WASHINGTON WEEKLY
Keeping the Markets Informed from the Capital
July 18, 2008
Financial regulators appeared on Capitol Hill this week to detail their responses to recent events in the financial markets. Appearing before the Senate Banking Committee, Treasury Secretary Henry Paulson called on Congress to act quickly on the three-part proposal he announced over the weekend to assist the housing-related government sponsored enterprises (GSEs). Paulson and Fed Chairman Ben Bernanke said the proposal would help to restore market confidence in the GSEs so they can do more to help with the current housing situation. Also appearing before the Banking Committee, Securities and Exchange Commission (SEC) Chairman Christopher Cox announced the SEC would issue a 30-day emergency order limiting naked short-selling of shares of Fannie Mae, Freddie Mac and the primary dealers.
Federal Reserve Board Chairman Ben Bernanke delivered the Fed’s Semi-Annual Report on Monetary Policy to the Senate Banking Committee and the House Financial Services Committee.
The Federal Reserve unanimously approved mortgage lending rules. The final rules establish a new category of “higher-priced mortgages” which includes most closed-end subprime loans secured by a consumer’s principal dwelling.
The U.S. Department of Labor (DOL) released guidance to help plan administrators and service providers comply with the new requirements for reporting fee information for the 2009 Form 5500.
SIFMA and a number of other financial trade associations sent a joint letter to Members of Congress this week saying speculation and the futures and derivatives markets are not the cause of rising oil prices. The trade associations warned harming the ability of companies to manage rising oil costs through derivatives will only lead to increased costs for consumers.
The House Judiciary Subcommittee on Commercial and Administrative Law approved by voice vote legislation which would essentially eliminate pre-dispute mandatory arbitration agreements.
The Senate Banking Committee voted 19-2 in favor of legislation that would expand sanctions on business activities with Iran to cover financial institutions, insurers and oil and gas pipelines and tankers.
In conjunction with a hearing on tax haven banks, the Senate Committee on Homeland Security and Governmental Affairs Permanent Subcommittee on Investigations released a staff report, which estimates the U.S. loses $100 billion annually because of offshore tax abuses and details many of the techniques allegedly used by banks to assist U.S. taxpayers in evading taxpayers.

*What to do:*
A. Which people does the Washington Weekly text mention by name?
B. Repeat the Washington Weekly text from "The Federal Reserve" to "consumer’s principal dwelling.".
The rows that come next are separate from the Washington Weekly text.

*Raw data:*

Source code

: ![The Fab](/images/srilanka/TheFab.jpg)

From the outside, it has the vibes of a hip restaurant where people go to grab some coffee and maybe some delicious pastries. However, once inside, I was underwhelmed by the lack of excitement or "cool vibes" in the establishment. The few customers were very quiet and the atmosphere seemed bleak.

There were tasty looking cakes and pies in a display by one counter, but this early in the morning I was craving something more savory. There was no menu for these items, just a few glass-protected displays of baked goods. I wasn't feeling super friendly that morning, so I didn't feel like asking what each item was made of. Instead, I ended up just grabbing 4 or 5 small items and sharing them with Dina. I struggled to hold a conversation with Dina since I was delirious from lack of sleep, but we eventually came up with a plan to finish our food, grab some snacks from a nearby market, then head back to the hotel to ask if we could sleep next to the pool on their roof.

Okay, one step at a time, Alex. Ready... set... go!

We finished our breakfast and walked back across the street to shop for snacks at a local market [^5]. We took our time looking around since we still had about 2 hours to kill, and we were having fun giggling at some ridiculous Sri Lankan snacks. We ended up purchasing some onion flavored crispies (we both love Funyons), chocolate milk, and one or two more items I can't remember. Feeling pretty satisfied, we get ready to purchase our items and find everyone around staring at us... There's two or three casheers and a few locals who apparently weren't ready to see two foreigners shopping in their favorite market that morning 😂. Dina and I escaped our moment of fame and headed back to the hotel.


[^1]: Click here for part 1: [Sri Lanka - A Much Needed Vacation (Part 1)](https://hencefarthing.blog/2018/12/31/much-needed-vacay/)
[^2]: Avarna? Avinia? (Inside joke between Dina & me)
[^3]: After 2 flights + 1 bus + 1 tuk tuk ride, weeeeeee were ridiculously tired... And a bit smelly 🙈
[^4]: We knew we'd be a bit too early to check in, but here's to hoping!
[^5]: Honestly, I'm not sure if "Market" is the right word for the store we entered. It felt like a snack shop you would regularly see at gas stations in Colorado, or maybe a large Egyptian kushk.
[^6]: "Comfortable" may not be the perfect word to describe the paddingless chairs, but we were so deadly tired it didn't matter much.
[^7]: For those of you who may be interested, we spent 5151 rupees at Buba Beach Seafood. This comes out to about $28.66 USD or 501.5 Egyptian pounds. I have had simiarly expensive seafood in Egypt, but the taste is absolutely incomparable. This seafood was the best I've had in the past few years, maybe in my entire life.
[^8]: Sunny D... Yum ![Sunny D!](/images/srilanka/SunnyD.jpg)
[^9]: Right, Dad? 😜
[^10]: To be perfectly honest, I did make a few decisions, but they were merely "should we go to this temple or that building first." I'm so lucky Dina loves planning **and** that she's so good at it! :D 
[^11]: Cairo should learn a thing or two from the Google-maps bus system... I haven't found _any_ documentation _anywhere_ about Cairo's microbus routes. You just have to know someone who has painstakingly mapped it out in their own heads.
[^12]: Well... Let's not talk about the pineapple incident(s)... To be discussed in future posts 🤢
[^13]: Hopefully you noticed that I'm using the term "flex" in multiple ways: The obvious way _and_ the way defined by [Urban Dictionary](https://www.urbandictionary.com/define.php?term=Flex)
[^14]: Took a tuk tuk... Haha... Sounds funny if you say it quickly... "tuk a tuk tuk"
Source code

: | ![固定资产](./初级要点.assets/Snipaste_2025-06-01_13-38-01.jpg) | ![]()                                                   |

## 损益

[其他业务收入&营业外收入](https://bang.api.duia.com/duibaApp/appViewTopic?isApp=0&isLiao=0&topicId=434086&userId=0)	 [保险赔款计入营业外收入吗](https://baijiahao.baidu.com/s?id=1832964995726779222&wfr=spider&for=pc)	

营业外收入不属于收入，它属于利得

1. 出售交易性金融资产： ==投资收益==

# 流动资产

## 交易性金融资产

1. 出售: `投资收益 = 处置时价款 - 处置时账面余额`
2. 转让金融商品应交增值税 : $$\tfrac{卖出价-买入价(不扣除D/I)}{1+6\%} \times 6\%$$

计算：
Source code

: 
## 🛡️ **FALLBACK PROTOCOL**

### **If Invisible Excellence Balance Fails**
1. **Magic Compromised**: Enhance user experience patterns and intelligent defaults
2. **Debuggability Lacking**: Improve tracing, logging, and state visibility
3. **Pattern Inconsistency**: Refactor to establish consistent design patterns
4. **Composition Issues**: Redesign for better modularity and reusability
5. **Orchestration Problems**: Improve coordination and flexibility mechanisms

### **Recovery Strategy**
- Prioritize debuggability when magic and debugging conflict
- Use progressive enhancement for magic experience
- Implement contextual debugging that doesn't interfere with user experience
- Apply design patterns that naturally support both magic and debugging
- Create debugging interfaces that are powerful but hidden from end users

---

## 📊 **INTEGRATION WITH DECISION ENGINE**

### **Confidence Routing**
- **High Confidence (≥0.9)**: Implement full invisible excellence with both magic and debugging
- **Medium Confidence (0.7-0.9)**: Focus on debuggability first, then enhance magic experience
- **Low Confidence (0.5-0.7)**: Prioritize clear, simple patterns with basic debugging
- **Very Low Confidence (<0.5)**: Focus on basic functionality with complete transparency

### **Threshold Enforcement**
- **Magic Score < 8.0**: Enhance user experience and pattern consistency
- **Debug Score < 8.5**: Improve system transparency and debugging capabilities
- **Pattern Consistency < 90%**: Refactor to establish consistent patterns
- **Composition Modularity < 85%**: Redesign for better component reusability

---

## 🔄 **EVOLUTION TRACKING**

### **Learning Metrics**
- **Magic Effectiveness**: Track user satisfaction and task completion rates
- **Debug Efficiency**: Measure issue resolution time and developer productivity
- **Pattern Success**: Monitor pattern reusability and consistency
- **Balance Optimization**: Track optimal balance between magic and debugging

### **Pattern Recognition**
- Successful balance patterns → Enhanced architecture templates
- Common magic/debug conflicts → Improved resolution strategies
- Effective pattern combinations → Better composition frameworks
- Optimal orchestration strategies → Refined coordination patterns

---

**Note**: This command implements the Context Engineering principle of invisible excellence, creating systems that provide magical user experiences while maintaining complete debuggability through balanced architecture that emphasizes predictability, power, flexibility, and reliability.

*Answers by task:*
A. Henry Paulson, Ben Bernanke, Christopher Cox

B.
The Federal Reserve unanimously approved mortgage lending rules. The final rules establish a new category of “higher-priced mortgages” which includes most closed-end subprime loans secured by a consumer’s principal dwelling.